Bread advocates help push legislation over the finish line

3 MIN READ
Joseph Molieri for Bread for the World

By Sergio Mata-Cisneros

This summer, all schoolchildren will have the opportunity to receive free meals due to the passage of the Keep Kids Fed Act.

And your advocacy made all the difference.

When the pandemic started, Congress gave the United States Department of Agriculture (USDA) the authority to issue national child nutrition waivers, allowing schools to provide free meals to all students, regardless of income. These child nutrition waivers have made it possible for schools and local organizations to modify how they provide nutritious food to children.

For example, during the pandemic, some schools and local organizations implemented grab-and-go models or instituted programs that dropped off meals at a child’s home.

But the waivers were set to expire on June 30 and if Congress failed to extend them, millions of children would be vulnerable to food insecurity. Earlier this spring, Congress had failed to extend the waivers during the passage of the annual federal budget bill.

Many schools and local organizations were unsure if they would be able to open summer meal sites if the waivers were not extended, putting children at risk of missing out on more than 95 million meals this summer alone.

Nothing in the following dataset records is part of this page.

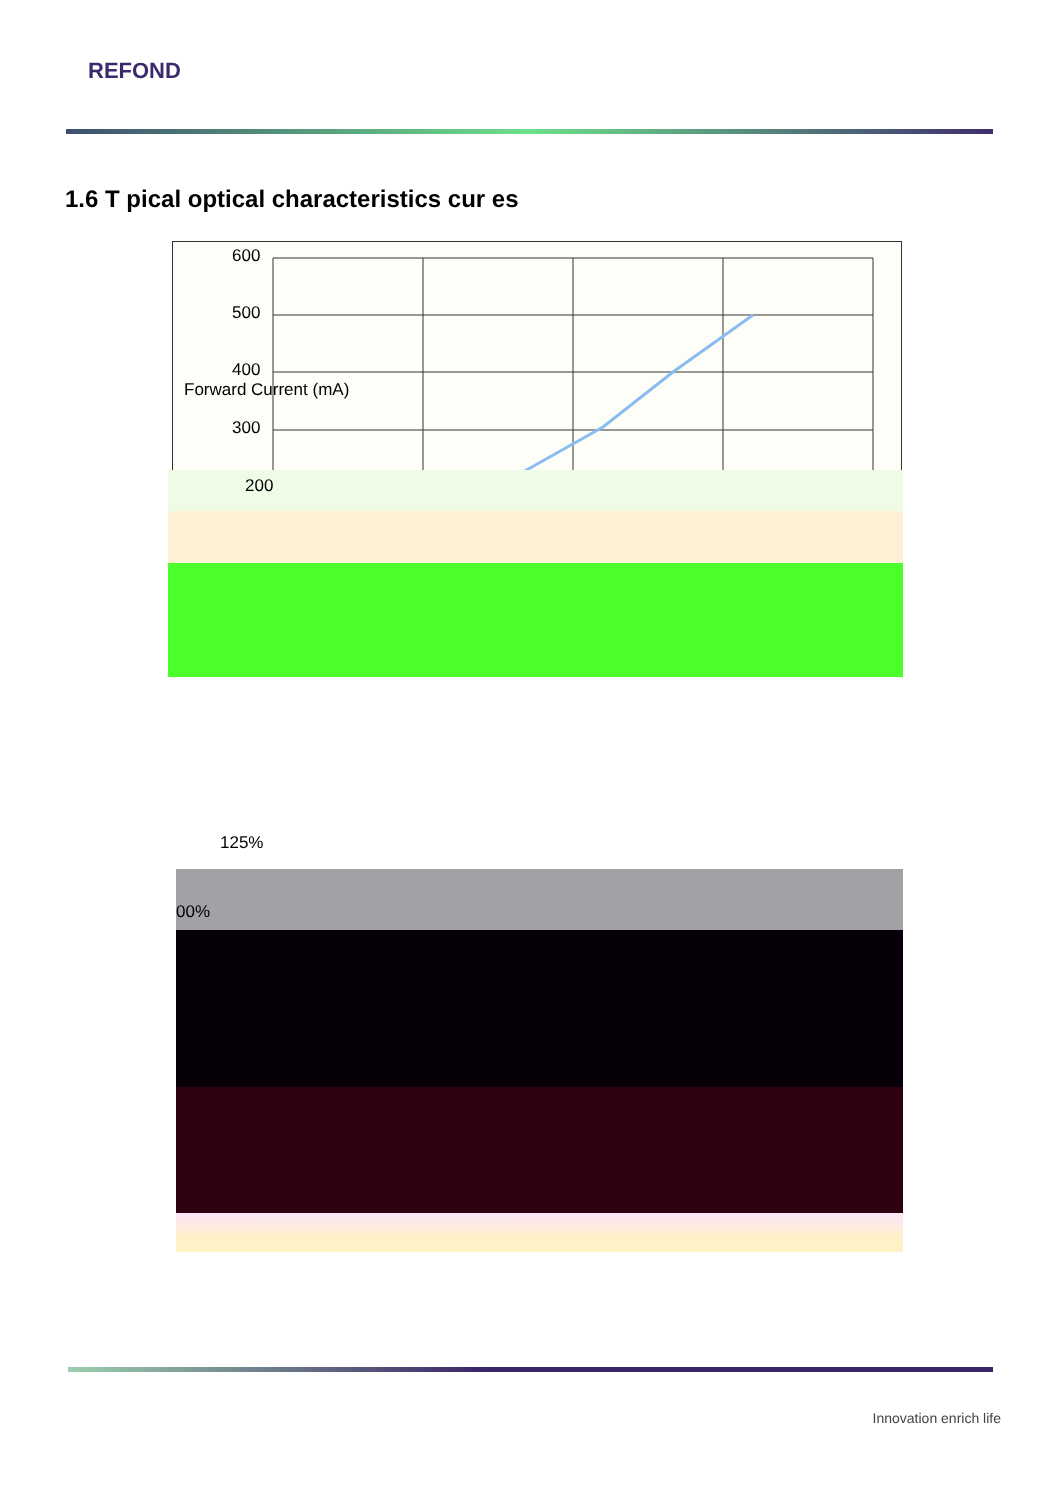REFOND
1.6 T pical optical characteristics cur es
600
500
400
300
Forward Current (mA)
200
125%
00%
Innovation enrich life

In an attempt to prevent millions of kids from going hungry this summer, Bread for the World made this issue the primary domestic ask for our annual Advocacy Summit in early June. At the time, we were unsure if lawmakers were going to step in and extend the waivers before the June 30 deadline.

During the Advocacy Summit, 150 attendees from all over the country converged on Washington, D.C. They met with over 45 members of Congress to urge them to extend the child nutrition waivers through the 2022-2023 academic year.

Two weeks after Bread’s advocacy summit and days before the waivers were set to expire, Senate Committee on Agriculture, Nutrition, and Forestry Chairwoman Sen. Debbie Stabenow (D-MI), Ranking Member Sen. John Boozman (R-AR), along with House Committee on Education and Labor Chairman Rep. Bobby Scott (D-VA), and Ranking Member Rep. Virginia Foxx (R-NC), announced a bipartisan and bicameral agreement to extend the child nutrition waivers – the Keep Kids Fed Act.

After the bill’s introduction, Congress took quick action, passed the legislation through both chambers, and President Biden signed the Keep Kids Fed Act on June 25 helping avert a summer hunger crisis!

The legislation includes nearly $3 billion to extend all pandemic school meal waivers through the summer, continue no-cost waivers like relaxed nutritional standards to help with supply chain disruptions, and increase federal reimbursement rates for school lunch by 40 cents and breakfast programs by 15 cents through the 2022-23 school year.

These provisions in the legislation are helpful for the summer months in supporting schools, and local organizations provide free meals to all. However, families will face a hunger cliff when they lose healthy school meals for all during the school year.

Bread for the World now urges Congress to extend the critical waiver that allows schools to offer meals to all children at no charge through this upcoming school year and to make long-term investments in the child nutrition programs by expanding community eligibility and permanently expanding Summer EBT nationwide.

Sergio Mata-Cisneros is an advocacy and policy analyst at Bread for the World.